We all know those days in which bad news seem to pile up, happy plans crumble and Murphy's law acts relentlessly over you. Yesterday was one of those days. The recount of the events:
- 07:00 -
I finally decided to stop being a lazy ass and start jogging in the mornings. Ambitious as I am in almost every freaking aspect of my life, I stablished a 3 km route that I cover in 17 minutes. The first two days I managed to do that surprisingly well, specially for someone who is a regular smoker (although not a heavy one) and hadn't done any real workout in year and half (and over three years if you don't count month-long stints as "real workout").
I attributed my physical condition to my fucking Spartan-like genes (thanks, Dad!); then, on the third time, my body most probably thought something like "What is this? I thought the other time was an emergency so I played along, but you are seriously planning to do this in a daily basis whithout any proper conditioning? Seriously? Hell, no!". Long story short, after 15 minutes I ended up with severe cramps in my lower abdomen, light headed and afterwards threw up on a nearby bush. Glamourous.
- 10:00 -
As I was signing up to use some equipment in the lab, one of my labmates greeted me with a letter from the Institute's administration, that states (in BIG, red letters) that I have not paid for the month of june in my previous temporary accommodation and that I should pay immediately. The bill is for 195 euros. "This is ridiculous, I already paid for that like a month ago!" So I went and retrieved my deposit receipts in order to scan them and send them with some kind of "Ha-ha!" note to the administration, when I realised the horror: In the payment for the month of june, I missed a "0" at the end of the bank account number. Then I panicked thinking that I sent money to the wrong account number, so this money was probably already gone. It was not like that: turns out that the bank detected the missmatch and returned my transfer one day after I did it, and I never noticed. So somewhere along the way I spent them. Oh. Now I am 195 euros short on my budget.
The guy that is supposed to be my scientific sideckick in the lab is very distant. Our schedules coincide only rarely, and after a few tests I've verified that, unless I start conversation with him, he would never speak to me. Which is strange, given that at the beginning we used to have lunch together and have nice little chats, but somehow we grew apart. He is extremely self centered (yes! that coming from me, just imagine) and he is (or at least, says he is) busy all-the-fucking time. Very seldom, I go to him and ask him for things, and today was one of those days. I needed some cells to use in my experiment, and asked him for them. "Why don't you make your own?" I told him that I was making some, but needed even more cells for this experiment. Then, the cherry on top of the cake: "I can give some to you, but not now, because I am stressed". Yes, he did say that. Sometimes he can be a real man-bitch.

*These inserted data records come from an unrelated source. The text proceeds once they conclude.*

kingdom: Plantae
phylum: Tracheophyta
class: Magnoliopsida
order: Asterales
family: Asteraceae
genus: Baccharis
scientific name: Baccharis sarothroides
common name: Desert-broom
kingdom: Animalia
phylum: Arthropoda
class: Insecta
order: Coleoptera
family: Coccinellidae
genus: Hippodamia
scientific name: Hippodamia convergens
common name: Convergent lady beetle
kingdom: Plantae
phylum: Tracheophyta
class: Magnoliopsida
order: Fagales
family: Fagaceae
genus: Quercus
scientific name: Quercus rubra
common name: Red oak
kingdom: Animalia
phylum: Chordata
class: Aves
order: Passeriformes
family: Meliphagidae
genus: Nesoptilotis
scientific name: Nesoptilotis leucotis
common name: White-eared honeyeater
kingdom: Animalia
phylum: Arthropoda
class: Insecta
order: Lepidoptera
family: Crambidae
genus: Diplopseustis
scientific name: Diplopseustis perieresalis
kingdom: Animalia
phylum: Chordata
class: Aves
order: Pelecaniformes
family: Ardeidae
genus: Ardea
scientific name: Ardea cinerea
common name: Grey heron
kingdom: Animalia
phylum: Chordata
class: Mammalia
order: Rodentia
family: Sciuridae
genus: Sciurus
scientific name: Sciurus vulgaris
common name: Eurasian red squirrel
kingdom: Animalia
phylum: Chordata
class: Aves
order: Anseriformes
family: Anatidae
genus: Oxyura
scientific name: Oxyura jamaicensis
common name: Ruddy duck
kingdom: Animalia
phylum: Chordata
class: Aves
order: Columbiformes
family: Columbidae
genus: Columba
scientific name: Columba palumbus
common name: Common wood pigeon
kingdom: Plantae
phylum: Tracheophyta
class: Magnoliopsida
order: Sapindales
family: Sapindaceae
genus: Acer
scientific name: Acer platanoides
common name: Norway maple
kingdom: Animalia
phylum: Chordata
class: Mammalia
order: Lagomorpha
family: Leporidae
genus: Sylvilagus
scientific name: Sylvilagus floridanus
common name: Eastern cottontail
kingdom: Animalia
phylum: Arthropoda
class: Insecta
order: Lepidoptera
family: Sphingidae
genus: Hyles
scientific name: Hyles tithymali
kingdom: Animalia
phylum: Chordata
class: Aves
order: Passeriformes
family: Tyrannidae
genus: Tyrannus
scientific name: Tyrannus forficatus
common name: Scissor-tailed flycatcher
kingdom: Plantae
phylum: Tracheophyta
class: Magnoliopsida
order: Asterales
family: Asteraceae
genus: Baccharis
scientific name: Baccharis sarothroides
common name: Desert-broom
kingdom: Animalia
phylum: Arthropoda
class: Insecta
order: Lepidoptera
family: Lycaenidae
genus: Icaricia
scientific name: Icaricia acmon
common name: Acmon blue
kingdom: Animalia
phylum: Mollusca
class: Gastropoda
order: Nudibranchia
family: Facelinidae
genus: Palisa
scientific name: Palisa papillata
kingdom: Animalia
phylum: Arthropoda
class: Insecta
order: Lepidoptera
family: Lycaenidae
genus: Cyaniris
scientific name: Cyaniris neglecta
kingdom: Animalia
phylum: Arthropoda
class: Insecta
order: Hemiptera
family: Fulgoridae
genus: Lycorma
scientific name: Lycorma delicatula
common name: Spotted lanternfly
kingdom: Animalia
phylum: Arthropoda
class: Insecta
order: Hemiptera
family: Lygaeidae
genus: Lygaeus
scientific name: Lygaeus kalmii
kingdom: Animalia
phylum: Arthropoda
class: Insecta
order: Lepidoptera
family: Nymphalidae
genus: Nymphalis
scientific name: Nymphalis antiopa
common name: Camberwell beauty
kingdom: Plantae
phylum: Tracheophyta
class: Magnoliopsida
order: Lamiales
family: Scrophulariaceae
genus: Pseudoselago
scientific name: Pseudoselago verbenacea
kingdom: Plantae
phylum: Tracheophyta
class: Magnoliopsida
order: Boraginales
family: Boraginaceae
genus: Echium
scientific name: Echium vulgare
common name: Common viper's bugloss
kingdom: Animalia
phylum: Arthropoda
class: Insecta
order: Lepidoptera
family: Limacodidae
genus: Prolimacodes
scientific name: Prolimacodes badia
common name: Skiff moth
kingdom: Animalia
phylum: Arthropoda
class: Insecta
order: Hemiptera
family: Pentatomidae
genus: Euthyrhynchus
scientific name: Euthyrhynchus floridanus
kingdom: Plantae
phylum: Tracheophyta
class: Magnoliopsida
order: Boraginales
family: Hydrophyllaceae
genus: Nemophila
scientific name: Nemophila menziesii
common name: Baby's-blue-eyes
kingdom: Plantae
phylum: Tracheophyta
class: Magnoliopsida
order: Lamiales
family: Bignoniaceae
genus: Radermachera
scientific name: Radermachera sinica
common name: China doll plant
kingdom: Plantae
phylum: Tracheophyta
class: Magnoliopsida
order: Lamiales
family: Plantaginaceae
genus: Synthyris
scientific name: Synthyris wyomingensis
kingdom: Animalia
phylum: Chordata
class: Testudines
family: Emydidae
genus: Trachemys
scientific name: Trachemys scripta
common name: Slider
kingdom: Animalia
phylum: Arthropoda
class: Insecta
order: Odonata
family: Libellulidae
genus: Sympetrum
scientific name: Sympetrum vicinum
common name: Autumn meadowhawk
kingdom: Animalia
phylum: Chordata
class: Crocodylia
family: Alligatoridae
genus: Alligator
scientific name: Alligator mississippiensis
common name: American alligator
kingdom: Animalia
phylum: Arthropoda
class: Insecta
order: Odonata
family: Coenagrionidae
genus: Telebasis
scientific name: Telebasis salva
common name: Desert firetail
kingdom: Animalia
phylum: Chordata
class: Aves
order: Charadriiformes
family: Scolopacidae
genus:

He made a faint smile and almost by reflex I smiled back. Then I started my daily work while I brooded over my anger. I don't take this kind of crap from nobody, not even from my boyfriend, so why should I take it from him? I'm not going to wait until he is in the mood to provide his minimal help. From now on, I will do everything myself, even if it takes longer due to my inexperience.
I realise that the cells I intended to use for tomorrow's experiment are all dead. This will put my experiment back for one week. Great.
Get an e-mail from my mother, telling me that my pet rabbit is very sick and she needs to be taken for examination. I feel so bad to be this far away and unable to do anything about it.
At this point, I finally decide to go home before a fucking anvil falls down on me...
A pot of tea and a good book was the best medicine for this kind of day. Moon Palace: a blend of green teas from India, Japan and Ceylon with a vanilla-citrus natural aroma. Soothing to the senses and the spirit...
Emilie Autumn, you gothic nymph, die Teufelsgeigerin... how much wisdom can be found in your words.